- **Stated exercise 1**
Copy the listing verbatim, beginning at its first line and stopping after the line that contains "exposure: black level correction 0, exposure 0.896".

The owner then tells us, "Okay, you work now!" pointing upstairs. The nice manager lady emerges again out of nowhere and puts a comforting hand on our shoulders. "It's okay! It's okay!" she keeps saying, smiling and cheerful. She practically has to carry us up the stairs because we are still shaking and we can't believe everyone is acting like this happens every night. She walks up to a door, opens it, and motions for us to enter. "Your clients," she says. We walk in and almost pee our pants all over again. It's the human wall and the police chief. "Come!" he says, smiling like an old friend.

"You've GOT to be kidding." I say, to which he replies with a laugh like he has just played a practical joke on me.

So, I purposely lost a few rounds of drinking games because I needed something to calm my nerves, then sang a disco version of the Love Boat theme song, which was a bit hit with me and Sue but the human wall didn't understand why it was so funny. But they were very nice and surprisingly respectful. And fortunately, they couldn't handle their aclohol very well so they didn't last long before they got tired and had to call it a night. We, however, had to keep working until 4:00 am, our bosses really milking that last night out of us. But the thought of greasy-spoon diners and supermarkets and Mexican food kept me going and soon after that I was on a plane going home, but not without another snag, which is another story...


So there was this guy Petey who used to come into the bar pretty much every night. He was a coke dealer and had nothin' but time and money to spend. He was very protective of us girls (all female staff and no door guys or security) so he was good to have around. He showered us with money and sweet-talk and even though he did copious amounts of cocaine he never got out of control or anything, just a little manic now and then. I only ever saw him get aggressive once and it wasn't towards another person, it was directed at himself.

I could tell something was wrong the minute he came in. He was tense and shifty-eyed and unusually quiet. He sat at the end of the bar and just stared down at it, thinking hard about something. "What's going on, Petey?" I said, but he just mumbled something and continued to stare at the bar. So I got him his drink and went on about my business, taking the hint that he wanted to be left alone. A while later he suddenly snapped out of it and became a little manic, buying drinks for everybody and accumulating a small crowd. "Well, at least he's feeling social," I thought. I was tending to a crowd at the opposite end of the bar when I heard a loud banging sound coming from his end. I looked over to find him playing that game where you spread out one hand on the bar while stabbing a knife in between the spaces of the fingers with the other. Now I've seen drunk people do this before with a pen or with a much lighter hand, but Petey wasn't fucking around. He was giving it everything he had, taking huge chunks out of the bar. Everyone was too stunned to say anything at first, then just too scared to try and stop him for fear of getting stuck in the throat. This went on for a minute or two, all of us looking at him in horror and looking at each other, hoping someone would know what to do. "Well I'm not risking my life to jump in there, and it isn't MY bar," I decided. Just as I was wondering how long this was going to go on for, someone behind Petey put his hand on his shoulder and he flinched. A moment later, the unfortunate person sitting next to him at the bar was sprayed from head to waist in blood. Petey had cut off his finger.

- **Stated exercise 2**
Repeat word for word the part of the bar narrative that begins at the words "So there was" and ends after the words "directed at himself.".

Portion of a data file
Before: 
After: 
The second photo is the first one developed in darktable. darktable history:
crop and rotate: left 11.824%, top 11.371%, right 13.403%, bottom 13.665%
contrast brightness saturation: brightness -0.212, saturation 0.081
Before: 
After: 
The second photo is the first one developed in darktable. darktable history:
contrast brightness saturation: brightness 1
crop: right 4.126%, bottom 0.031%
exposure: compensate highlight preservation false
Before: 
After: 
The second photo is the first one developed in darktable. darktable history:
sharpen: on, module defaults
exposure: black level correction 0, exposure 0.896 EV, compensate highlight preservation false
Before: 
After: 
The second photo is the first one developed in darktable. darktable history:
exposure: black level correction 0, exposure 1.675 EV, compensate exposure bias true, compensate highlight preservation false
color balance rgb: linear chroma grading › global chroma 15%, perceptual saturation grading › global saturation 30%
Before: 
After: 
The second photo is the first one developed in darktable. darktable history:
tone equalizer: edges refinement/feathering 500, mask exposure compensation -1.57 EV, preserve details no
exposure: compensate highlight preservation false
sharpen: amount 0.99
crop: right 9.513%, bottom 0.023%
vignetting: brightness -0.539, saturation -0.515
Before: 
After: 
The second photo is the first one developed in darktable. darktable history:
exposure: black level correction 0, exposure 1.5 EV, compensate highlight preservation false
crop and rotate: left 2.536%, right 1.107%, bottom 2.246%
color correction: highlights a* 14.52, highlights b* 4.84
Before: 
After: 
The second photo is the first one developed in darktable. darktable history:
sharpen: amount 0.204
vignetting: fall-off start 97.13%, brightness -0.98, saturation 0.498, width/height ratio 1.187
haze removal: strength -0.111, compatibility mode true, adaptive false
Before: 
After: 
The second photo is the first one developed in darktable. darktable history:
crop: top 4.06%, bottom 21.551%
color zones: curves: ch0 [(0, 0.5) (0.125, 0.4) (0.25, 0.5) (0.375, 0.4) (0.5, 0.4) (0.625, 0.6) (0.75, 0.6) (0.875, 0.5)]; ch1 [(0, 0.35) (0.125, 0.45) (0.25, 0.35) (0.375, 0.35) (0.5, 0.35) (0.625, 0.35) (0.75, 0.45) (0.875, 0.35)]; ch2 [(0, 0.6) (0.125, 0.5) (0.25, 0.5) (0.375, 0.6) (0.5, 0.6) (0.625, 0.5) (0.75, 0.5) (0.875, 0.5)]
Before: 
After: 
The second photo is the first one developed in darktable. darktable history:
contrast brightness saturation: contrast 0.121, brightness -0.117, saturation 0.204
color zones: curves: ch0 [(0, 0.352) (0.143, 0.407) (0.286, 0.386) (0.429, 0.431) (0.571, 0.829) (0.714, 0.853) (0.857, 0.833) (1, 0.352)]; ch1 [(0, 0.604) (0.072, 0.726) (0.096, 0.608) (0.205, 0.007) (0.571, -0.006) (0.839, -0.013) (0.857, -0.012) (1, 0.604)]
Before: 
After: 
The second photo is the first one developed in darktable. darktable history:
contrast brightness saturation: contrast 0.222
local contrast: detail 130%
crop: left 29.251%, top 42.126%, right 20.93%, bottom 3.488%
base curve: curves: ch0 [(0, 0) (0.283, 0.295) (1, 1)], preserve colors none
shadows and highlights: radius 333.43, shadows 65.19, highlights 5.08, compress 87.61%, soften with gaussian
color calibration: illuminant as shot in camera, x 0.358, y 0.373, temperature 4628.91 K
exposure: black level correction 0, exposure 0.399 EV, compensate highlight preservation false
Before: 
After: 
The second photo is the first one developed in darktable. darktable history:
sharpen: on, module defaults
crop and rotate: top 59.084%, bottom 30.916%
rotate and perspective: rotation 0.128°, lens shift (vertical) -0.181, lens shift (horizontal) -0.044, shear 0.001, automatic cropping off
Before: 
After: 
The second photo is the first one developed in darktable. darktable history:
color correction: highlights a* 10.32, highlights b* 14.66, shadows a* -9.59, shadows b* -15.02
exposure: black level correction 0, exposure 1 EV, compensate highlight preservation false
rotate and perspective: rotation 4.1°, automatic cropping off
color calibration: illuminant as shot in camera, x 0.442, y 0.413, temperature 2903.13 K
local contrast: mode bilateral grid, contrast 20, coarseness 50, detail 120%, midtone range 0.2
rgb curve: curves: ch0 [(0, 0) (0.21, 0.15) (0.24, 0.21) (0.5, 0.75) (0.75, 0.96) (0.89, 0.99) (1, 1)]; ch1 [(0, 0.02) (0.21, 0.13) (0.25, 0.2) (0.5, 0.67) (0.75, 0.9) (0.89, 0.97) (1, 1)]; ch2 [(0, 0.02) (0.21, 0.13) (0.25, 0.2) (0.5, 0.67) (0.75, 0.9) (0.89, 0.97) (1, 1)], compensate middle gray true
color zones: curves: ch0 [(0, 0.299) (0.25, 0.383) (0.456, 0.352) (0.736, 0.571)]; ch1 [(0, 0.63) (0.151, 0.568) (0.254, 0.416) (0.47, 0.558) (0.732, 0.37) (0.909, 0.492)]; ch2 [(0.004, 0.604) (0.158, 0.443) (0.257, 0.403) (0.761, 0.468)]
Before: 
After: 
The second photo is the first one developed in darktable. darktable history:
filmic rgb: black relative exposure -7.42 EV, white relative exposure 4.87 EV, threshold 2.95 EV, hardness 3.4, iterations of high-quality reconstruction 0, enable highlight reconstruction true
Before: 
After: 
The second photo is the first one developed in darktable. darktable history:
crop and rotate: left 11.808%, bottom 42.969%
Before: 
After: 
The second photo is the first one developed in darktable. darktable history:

- **Worked solution 1**
Before: 
After: 
The second photo is the first one developed in darktable. darktable history:
crop and rotate: left 11.824%, top 11.371%, right 13.403%, bottom 13.665%
contrast brightness saturation: brightness -0.212, saturation 0.081
Before: 
After: 
The second photo is the first one developed in darktable. darktable history:
contrast brightness saturation: brightness 1
crop: right 4.126%, bottom 0.031%
exposure: compensate highlight preservation false
Before: 
After: 
The second photo is the first one developed in darktable. darktable history:
sharpen: on, module defaults
exposure: black level correction 0, exposure 0.896 EV, compensate highlight preservation false

- **Worked solution 2**
So there was this guy Petey who used to come into the bar pretty much every night. He was a coke dealer and had nothin' but time and money to spend. He was very protective of us girls (all female staff and no door guys or security) so he was good to have around. He showered us with money and sweet-talk and even though he did copious amounts of cocaine he never got out of control or anything, just a little manic now and then. I only ever saw him get aggressive once and it wasn't towards another person, it was directed at himself.